--- Textausschnitt ---
+++

21.      Das vorlegende Gericht weist darauf hin, dass Difenoconazol durch die Verordnung (EU) 2015/408(14) als Substitutionskandidat eingestuft sei.

22.      Der Wirkstoff Fluxapyroxad wurde mit der Verordnung (EU) Nr. 589/2012(15) mit Wirkung ab 1. Januar 2013 als Wirkstoff genehmigt; die Genehmigung galt bis zum 31. Dezember 2022.

23.      Die BASF Nederland BV (im Folgenden: BASF) beantragte in mehreren Mitgliedstaaten eine Zulassung für Dagonis. Der Antrag auf Zulassung in den Niederlanden wurde am 22. Januar 2016 eingereicht.

24.      Das Vereinigte Königreich prüfte die Zulassung von Dagonis als berichterstattender Mitgliedstaat für die Zone Mitte (zu der die Niederlande gehören). Die Niederlande waren dabei betroffener Mitgliedstaat.

+++

--- Gezeigtes Material ---
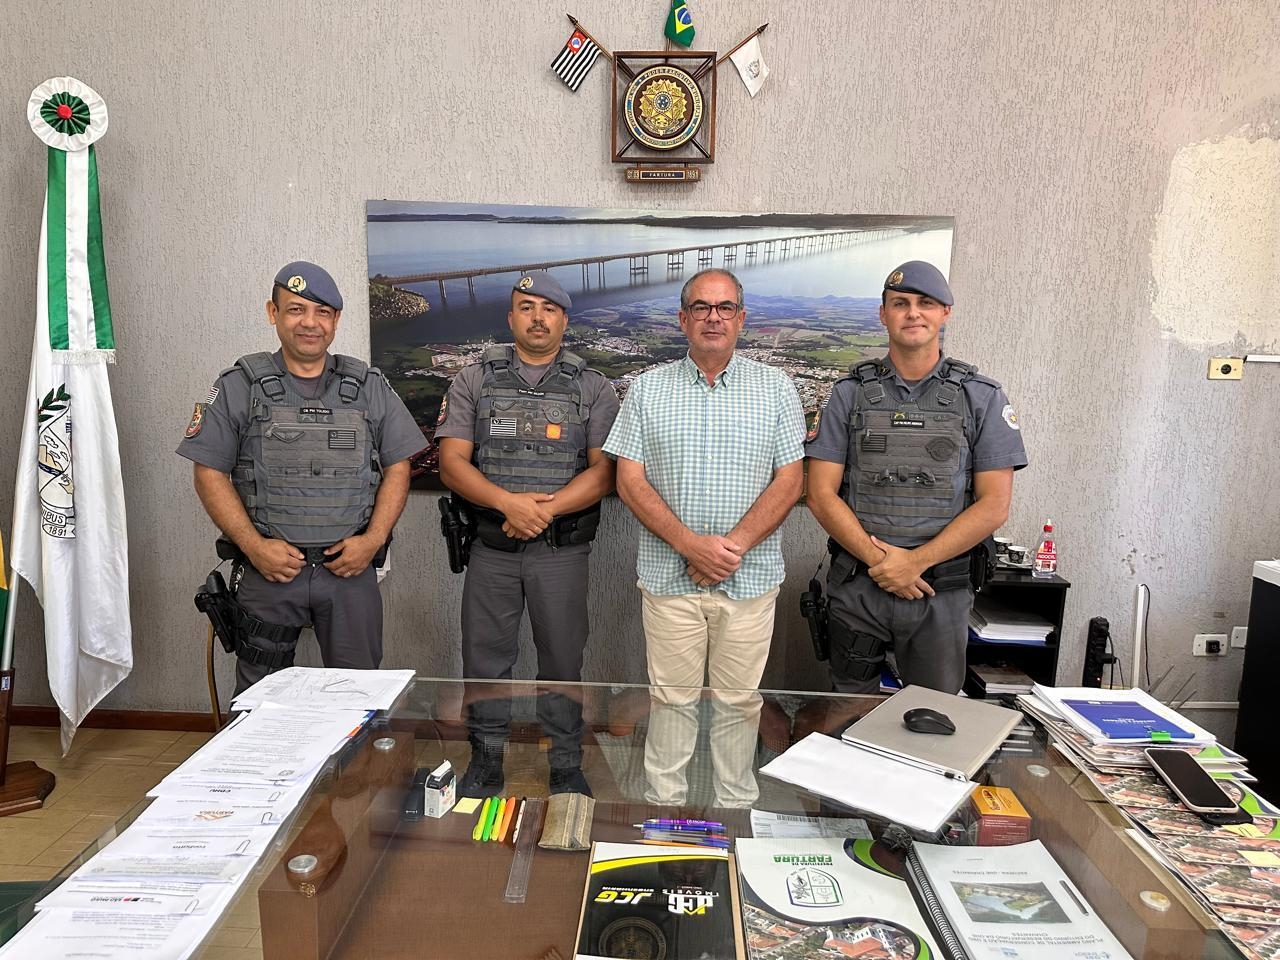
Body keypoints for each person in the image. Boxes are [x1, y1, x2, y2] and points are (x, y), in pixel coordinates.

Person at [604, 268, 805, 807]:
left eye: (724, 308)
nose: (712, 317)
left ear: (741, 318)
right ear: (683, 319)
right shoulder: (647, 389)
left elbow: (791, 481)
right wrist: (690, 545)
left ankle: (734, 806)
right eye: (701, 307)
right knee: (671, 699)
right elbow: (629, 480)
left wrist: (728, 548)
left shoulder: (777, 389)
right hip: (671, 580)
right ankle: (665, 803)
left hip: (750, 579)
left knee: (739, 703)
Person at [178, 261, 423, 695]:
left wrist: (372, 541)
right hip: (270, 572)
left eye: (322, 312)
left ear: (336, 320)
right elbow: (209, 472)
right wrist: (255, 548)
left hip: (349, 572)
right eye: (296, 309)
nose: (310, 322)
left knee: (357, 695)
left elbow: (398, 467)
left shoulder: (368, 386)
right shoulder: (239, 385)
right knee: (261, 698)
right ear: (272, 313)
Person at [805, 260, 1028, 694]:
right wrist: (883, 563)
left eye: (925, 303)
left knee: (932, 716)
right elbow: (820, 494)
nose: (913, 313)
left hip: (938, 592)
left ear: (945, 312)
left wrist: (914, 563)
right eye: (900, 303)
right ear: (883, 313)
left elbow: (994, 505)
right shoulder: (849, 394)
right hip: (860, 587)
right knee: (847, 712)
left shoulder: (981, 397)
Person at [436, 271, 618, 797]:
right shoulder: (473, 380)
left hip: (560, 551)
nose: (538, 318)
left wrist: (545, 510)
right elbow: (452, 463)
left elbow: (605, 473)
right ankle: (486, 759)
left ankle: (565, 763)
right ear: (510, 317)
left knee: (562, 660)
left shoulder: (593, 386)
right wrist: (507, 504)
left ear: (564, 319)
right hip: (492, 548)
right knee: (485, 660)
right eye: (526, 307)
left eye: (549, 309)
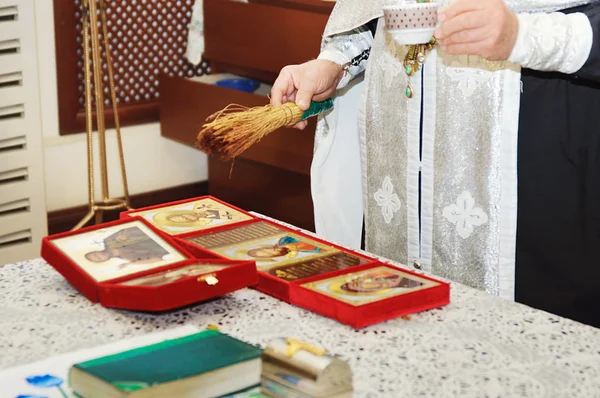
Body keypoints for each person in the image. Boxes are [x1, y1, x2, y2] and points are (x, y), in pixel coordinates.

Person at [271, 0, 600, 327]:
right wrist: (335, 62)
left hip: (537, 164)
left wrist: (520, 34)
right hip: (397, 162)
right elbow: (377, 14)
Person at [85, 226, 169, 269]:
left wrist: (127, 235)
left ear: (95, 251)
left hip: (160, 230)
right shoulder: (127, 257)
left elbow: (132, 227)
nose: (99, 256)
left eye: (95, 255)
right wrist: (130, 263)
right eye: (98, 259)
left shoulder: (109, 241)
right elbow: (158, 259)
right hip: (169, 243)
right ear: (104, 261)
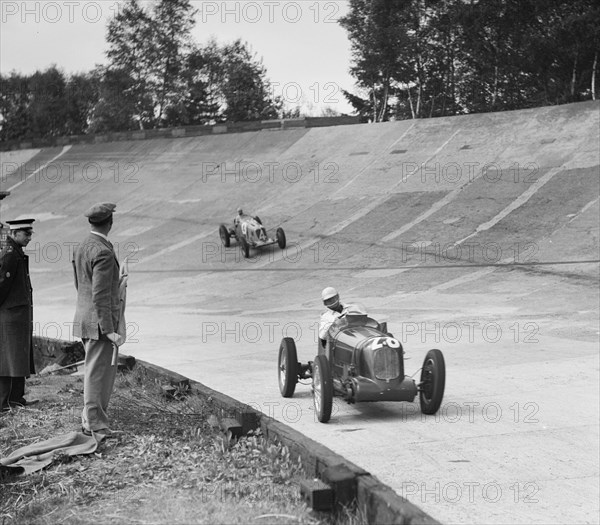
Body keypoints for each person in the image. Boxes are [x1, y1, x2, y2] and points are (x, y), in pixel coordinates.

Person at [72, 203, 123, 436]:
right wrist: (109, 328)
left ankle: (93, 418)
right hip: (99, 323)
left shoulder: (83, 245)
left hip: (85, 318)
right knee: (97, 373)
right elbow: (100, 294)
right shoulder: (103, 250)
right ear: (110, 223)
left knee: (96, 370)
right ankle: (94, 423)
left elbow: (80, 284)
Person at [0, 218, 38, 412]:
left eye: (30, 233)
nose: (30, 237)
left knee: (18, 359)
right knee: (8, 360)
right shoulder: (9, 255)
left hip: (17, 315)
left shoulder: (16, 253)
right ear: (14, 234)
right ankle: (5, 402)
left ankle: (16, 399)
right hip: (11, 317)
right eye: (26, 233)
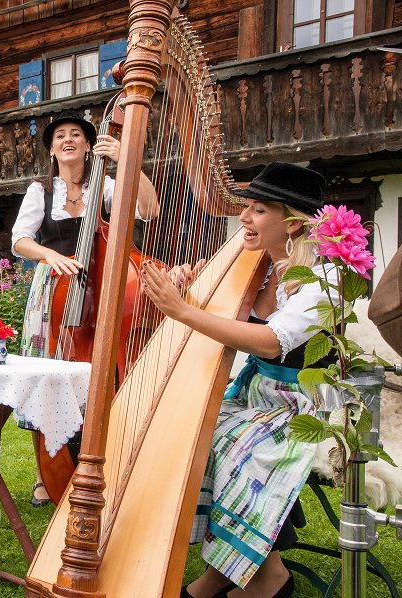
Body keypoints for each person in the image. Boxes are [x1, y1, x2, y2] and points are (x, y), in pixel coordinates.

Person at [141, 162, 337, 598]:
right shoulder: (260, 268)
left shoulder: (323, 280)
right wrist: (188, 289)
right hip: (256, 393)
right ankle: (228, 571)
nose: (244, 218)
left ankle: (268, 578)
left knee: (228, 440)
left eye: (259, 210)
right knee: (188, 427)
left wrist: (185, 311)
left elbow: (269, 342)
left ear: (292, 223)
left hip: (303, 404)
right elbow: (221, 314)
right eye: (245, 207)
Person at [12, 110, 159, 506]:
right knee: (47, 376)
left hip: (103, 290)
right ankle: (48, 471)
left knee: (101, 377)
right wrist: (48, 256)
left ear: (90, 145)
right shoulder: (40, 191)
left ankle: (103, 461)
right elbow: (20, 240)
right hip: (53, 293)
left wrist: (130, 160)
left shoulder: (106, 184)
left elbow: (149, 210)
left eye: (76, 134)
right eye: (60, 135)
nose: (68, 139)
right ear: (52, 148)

+++

--- Arbeitsauftrag ---
Bitte beantworten Sie anhand des Textausschnitts: Bis zu welchem Datum galt die Genehmigung für den Wirkstoff Fluxapyroxad?

--- Übungsergebnis ---
Bis zum 31. Dezember 2022.